[[ SOURCE DATA, beginning ]]

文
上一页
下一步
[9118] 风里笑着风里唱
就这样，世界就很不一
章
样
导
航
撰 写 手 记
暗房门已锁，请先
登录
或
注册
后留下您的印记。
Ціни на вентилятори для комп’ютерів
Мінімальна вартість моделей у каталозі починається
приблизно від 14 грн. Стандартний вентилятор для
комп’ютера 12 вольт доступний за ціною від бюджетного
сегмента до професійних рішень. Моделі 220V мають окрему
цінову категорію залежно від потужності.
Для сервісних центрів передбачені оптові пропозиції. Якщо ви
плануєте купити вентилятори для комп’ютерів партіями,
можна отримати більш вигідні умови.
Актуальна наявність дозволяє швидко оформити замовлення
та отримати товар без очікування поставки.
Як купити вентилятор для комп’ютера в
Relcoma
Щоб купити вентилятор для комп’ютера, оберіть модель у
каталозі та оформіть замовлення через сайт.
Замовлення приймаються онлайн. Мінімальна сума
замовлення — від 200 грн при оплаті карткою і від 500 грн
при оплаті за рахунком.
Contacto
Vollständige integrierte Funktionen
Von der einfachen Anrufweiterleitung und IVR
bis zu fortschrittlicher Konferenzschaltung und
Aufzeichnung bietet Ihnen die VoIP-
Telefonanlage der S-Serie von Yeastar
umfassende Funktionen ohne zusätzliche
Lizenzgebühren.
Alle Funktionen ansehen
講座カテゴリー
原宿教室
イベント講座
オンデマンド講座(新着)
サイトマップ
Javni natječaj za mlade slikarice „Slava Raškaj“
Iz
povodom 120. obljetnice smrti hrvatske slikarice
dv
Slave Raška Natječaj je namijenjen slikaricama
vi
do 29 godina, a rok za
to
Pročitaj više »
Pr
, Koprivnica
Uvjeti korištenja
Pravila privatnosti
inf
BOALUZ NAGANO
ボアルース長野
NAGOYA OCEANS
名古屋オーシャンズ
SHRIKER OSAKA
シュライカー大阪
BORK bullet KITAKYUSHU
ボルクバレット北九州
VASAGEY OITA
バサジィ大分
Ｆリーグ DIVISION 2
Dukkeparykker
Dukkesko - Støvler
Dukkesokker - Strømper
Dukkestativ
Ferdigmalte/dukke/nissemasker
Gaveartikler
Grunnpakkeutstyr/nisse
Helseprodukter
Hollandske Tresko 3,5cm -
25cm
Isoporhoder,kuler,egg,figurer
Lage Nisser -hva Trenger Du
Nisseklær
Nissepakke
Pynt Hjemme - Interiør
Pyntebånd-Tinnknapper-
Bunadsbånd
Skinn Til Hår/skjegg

[[ SOURCE DATA, end ]]

*WORK INSTRUCTIONS:*
The line containing "Dukkeparykker" marks where to begin; copy it and every later line exactly, through the end of the data.

*EXERCISE RESPONSE:*
Dukkeparykker
Dukkesko - Støvler
Dukkesokker - Strømper
Dukkestativ
Ferdigmalte/dukke/nissemasker
Gaveartikler
Grunnpakkeutstyr/nisse
Helseprodukter
Hollandske Tresko 3,5cm -
25cm
Isoporhoder,kuler,egg,figurer
Lage Nisser -hva Trenger Du
Nisseklær
Nissepakke
Pynt Hjemme - Interiør
Pyntebånd-Tinnknapper-
Bunadsbånd
Skinn Til Hår/skjegg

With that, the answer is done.